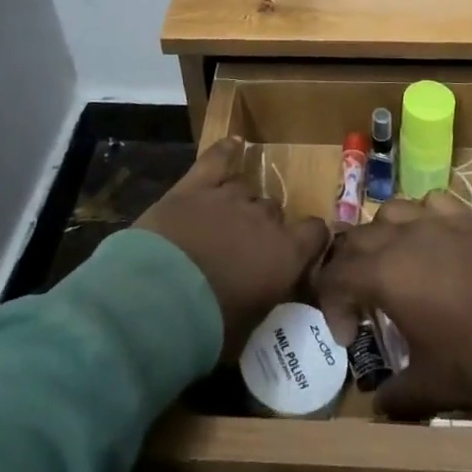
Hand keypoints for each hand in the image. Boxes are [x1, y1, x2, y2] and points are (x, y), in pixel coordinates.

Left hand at [135, 138, 329, 362]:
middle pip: (274, 210)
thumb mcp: (248, 327)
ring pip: (246, 190)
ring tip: (222, 225)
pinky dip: (226, 151)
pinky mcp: (195, 186)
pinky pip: (217, 159)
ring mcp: (228, 197)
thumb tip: (264, 294)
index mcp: (285, 254)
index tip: (300, 254)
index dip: (309, 241)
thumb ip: (264, 299)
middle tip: (244, 252)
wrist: (156, 302)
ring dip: (240, 205)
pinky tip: (233, 143)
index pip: (316, 232)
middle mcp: (263, 218)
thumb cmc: (207, 328)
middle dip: (264, 228)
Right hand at [313, 193, 471, 418]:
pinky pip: (432, 203)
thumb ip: (397, 395)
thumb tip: (378, 404)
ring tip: (392, 262)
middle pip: (358, 238)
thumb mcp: (433, 385)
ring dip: (381, 235)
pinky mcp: (467, 217)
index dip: (332, 305)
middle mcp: (403, 237)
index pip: (336, 276)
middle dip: (349, 268)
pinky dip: (422, 217)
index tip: (349, 337)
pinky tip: (432, 238)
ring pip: (391, 210)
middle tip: (360, 300)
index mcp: (384, 273)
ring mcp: (437, 221)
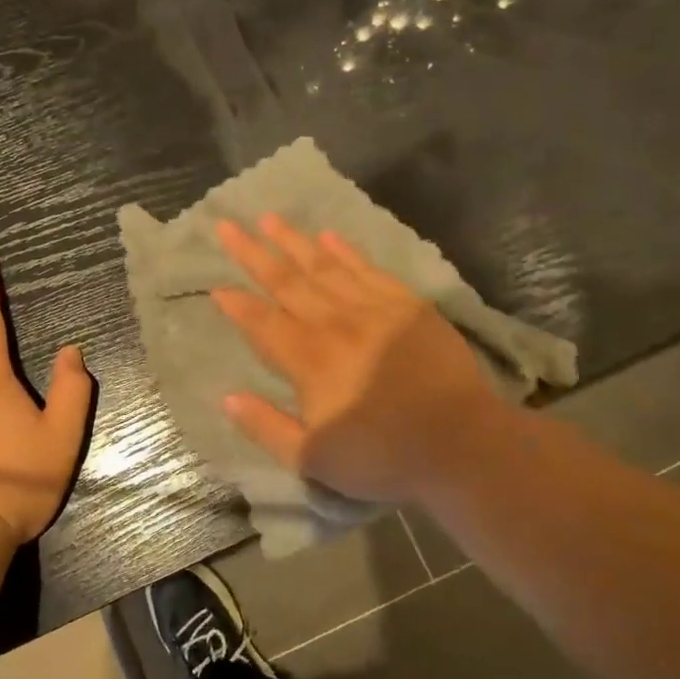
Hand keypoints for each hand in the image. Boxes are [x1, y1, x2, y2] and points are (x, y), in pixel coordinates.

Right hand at [211, 214, 512, 505]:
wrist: (462, 444)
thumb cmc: (384, 457)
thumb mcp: (315, 460)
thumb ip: (267, 427)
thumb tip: (228, 398)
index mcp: (309, 359)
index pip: (262, 322)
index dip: (237, 304)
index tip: (217, 287)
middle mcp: (335, 323)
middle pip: (285, 281)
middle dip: (253, 253)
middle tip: (228, 226)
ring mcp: (373, 308)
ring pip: (323, 266)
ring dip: (293, 241)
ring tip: (269, 218)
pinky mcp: (407, 305)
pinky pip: (367, 269)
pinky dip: (346, 251)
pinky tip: (329, 236)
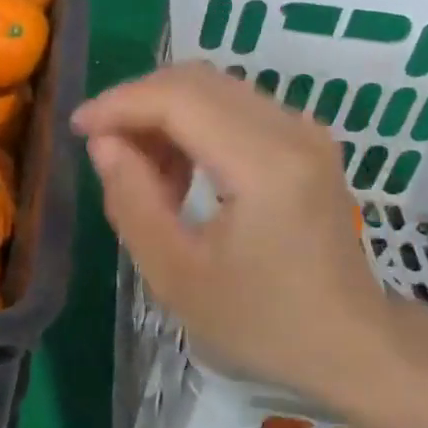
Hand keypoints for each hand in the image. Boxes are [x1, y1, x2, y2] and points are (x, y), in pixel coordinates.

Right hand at [71, 62, 404, 404]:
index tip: (77, 129)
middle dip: (136, 104)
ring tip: (140, 173)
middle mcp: (290, 130)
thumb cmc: (261, 323)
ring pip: (213, 89)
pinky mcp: (304, 142)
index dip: (119, 104)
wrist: (351, 345)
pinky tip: (177, 173)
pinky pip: (233, 108)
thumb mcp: (176, 275)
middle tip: (102, 148)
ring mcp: (304, 131)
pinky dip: (191, 126)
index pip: (178, 99)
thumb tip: (103, 144)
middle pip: (195, 81)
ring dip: (162, 115)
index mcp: (264, 165)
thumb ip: (132, 201)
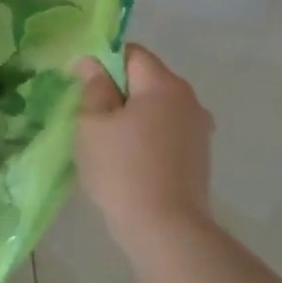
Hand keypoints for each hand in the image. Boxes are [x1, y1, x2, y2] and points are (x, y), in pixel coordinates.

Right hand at [74, 42, 214, 237]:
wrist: (165, 228)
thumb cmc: (122, 169)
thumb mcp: (93, 124)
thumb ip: (94, 88)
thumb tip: (93, 64)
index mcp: (164, 85)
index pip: (132, 54)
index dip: (104, 62)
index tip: (83, 87)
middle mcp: (188, 99)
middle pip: (147, 79)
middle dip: (118, 91)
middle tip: (89, 116)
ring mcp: (198, 129)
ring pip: (157, 107)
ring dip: (132, 115)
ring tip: (107, 142)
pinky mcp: (198, 156)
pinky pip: (166, 131)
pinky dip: (146, 136)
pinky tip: (129, 160)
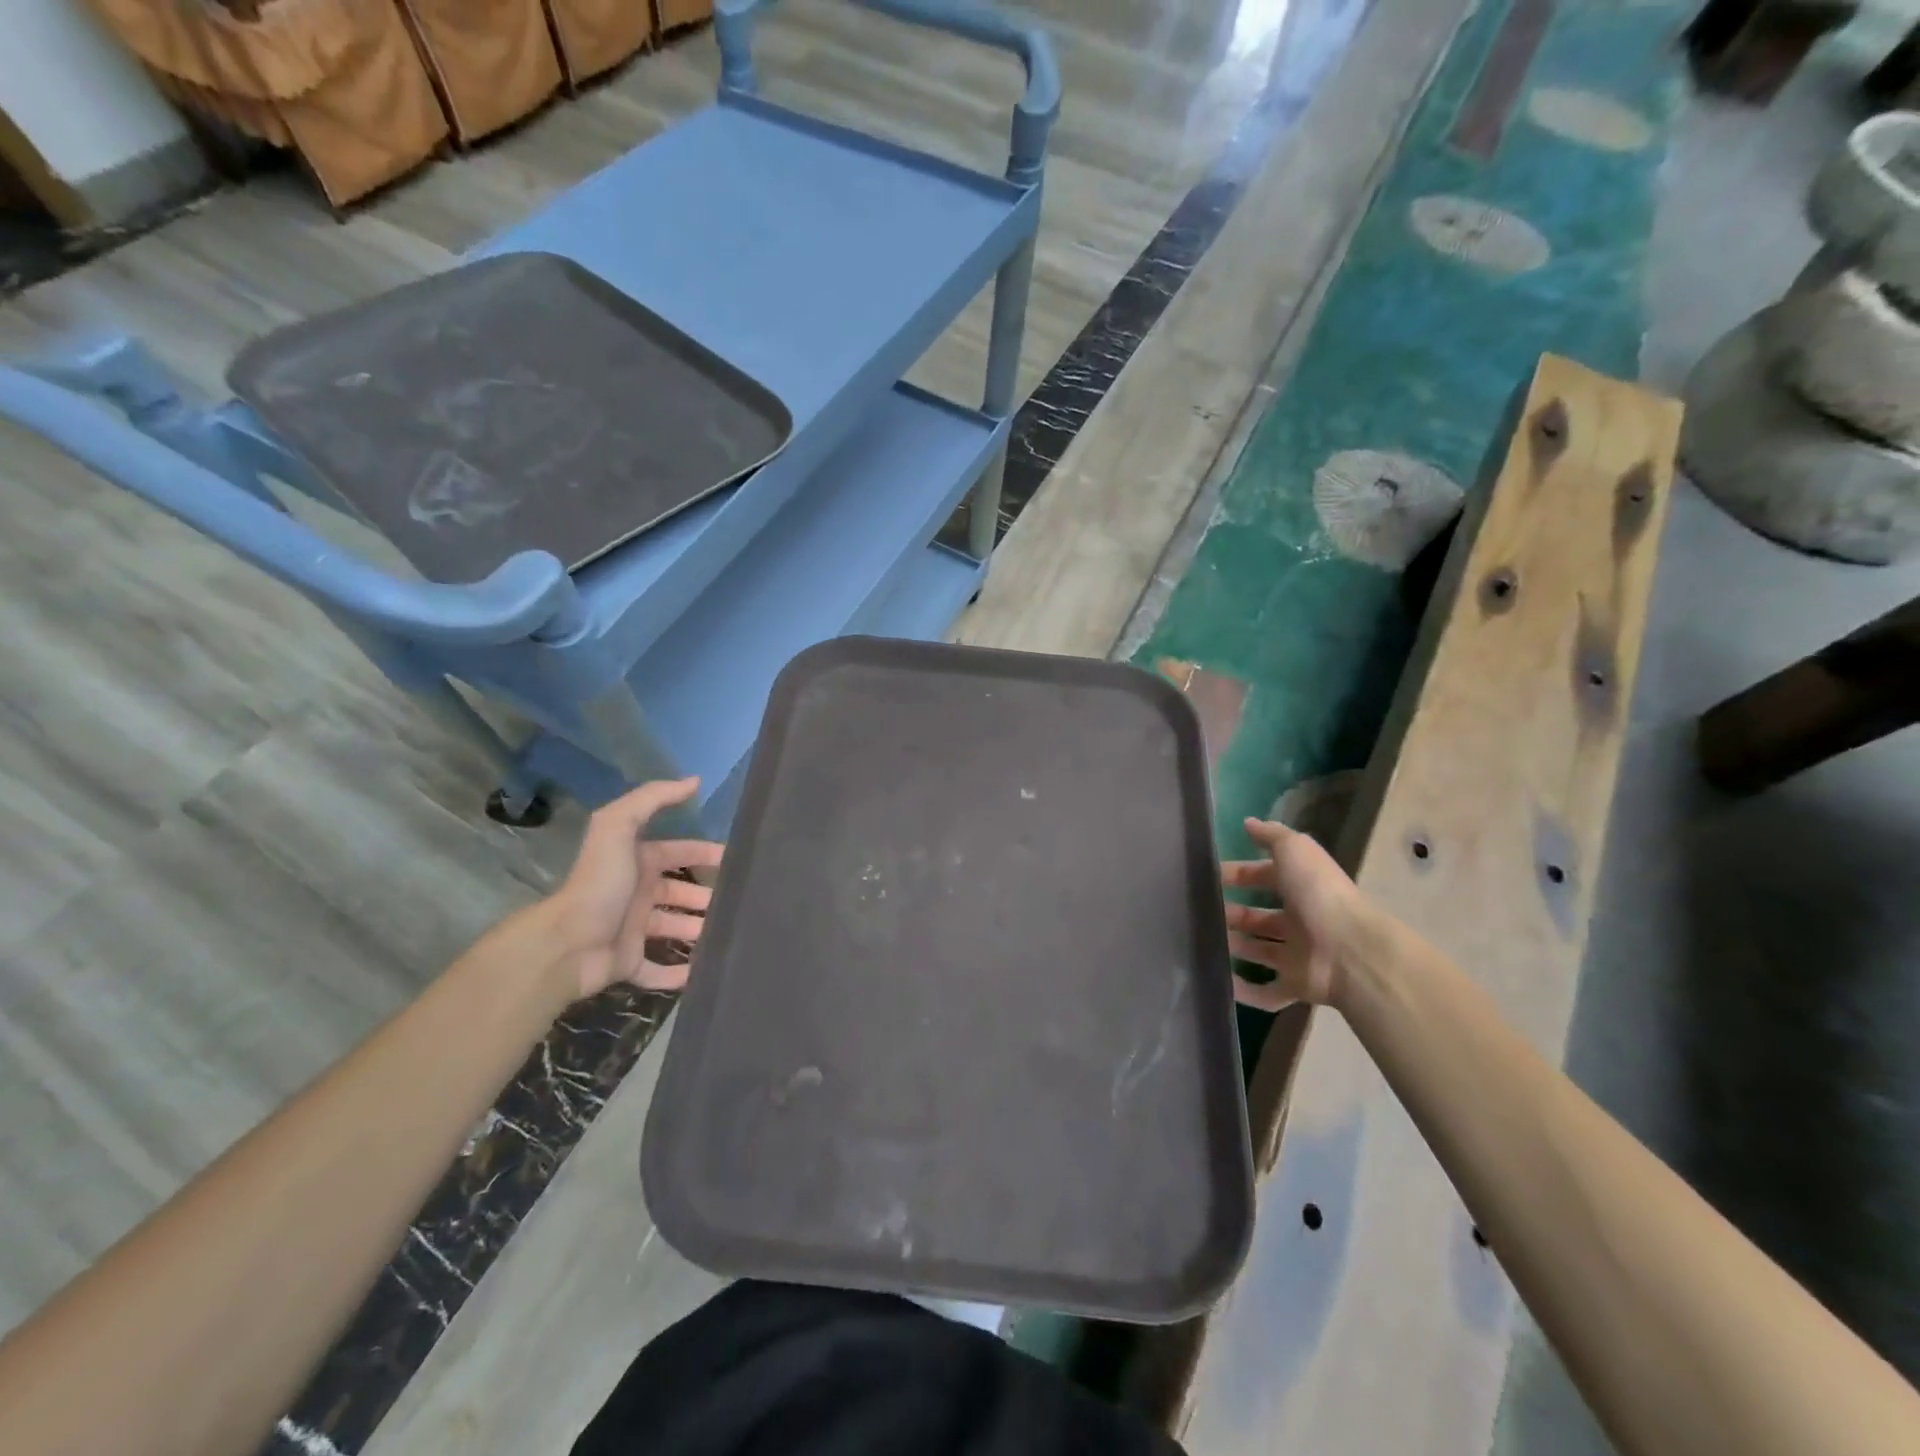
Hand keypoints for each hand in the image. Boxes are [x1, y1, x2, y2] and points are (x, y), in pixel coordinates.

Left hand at [546, 778, 724, 1000]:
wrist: (566, 945)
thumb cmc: (599, 884)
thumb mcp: (618, 827)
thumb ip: (653, 798)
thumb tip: (694, 781)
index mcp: (637, 862)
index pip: (678, 851)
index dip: (705, 852)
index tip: (736, 860)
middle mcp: (636, 893)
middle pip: (680, 890)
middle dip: (706, 895)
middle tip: (737, 901)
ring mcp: (632, 930)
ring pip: (673, 928)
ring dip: (698, 930)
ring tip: (728, 933)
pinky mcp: (628, 964)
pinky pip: (657, 969)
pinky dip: (678, 973)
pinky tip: (704, 971)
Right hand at [1221, 816, 1364, 1010]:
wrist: (1350, 951)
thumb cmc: (1319, 894)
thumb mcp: (1294, 850)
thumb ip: (1271, 835)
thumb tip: (1248, 822)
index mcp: (1301, 887)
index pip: (1264, 877)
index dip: (1239, 874)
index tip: (1209, 877)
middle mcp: (1301, 920)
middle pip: (1261, 917)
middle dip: (1233, 913)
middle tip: (1202, 913)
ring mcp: (1299, 956)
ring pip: (1261, 951)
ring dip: (1236, 947)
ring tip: (1204, 942)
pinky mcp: (1296, 986)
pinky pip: (1267, 993)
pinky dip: (1245, 991)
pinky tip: (1220, 982)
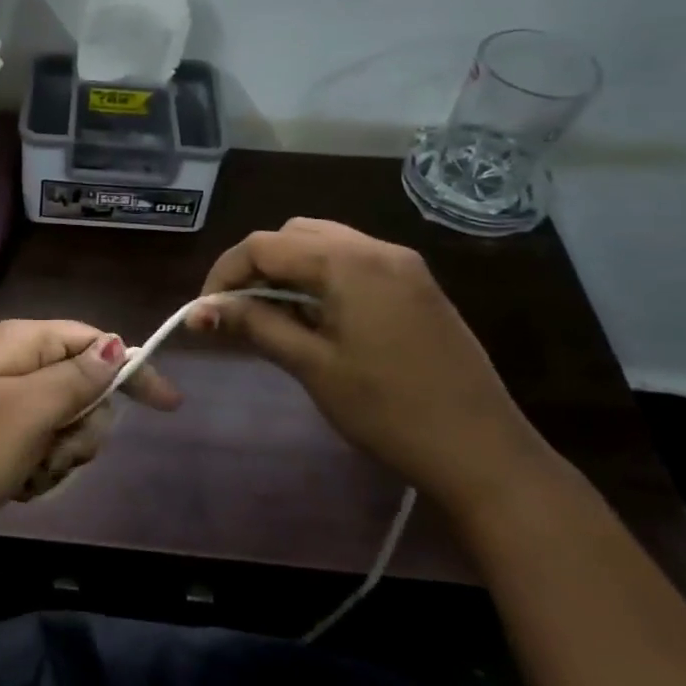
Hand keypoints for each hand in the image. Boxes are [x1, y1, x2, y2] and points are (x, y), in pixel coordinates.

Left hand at [0, 320, 180, 553]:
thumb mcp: (29, 411)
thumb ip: (78, 377)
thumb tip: (116, 345)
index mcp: (21, 343)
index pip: (94, 341)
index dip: (131, 371)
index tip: (168, 407)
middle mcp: (13, 364)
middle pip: (83, 387)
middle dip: (81, 427)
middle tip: (54, 449)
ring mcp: (0, 402)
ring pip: (64, 424)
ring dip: (58, 456)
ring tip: (27, 473)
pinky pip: (38, 448)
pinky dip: (37, 470)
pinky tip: (14, 486)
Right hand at [190, 218, 549, 512]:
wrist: (483, 451)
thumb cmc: (388, 410)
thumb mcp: (312, 366)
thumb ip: (256, 325)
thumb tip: (202, 309)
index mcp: (349, 262)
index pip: (264, 245)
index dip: (225, 272)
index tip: (206, 310)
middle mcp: (376, 248)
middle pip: (294, 234)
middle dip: (256, 266)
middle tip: (238, 311)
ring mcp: (403, 265)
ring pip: (325, 244)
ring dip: (289, 270)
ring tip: (273, 315)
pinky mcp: (417, 285)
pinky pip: (354, 262)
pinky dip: (322, 278)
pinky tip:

**What you have to do**
In the listing above, locate the line with "thumb mcp: (29, 411)" and the line with "ring pip: (64, 424)", then extract exactly those lines and every line between them, and nothing more.

**Task output**
thumb mcp: (29, 411)
thumb ip: (78, 377)
thumb tip: (116, 345)
index mcp: (21, 343)
index pip: (94, 341)
index dip: (131, 371)
index tip: (168, 407)
middle mcp: (13, 364)
middle pip: (83, 387)
middle dip: (81, 427)
middle tip: (54, 449)
ring mcp: (0, 402)
ring pip: (64, 424)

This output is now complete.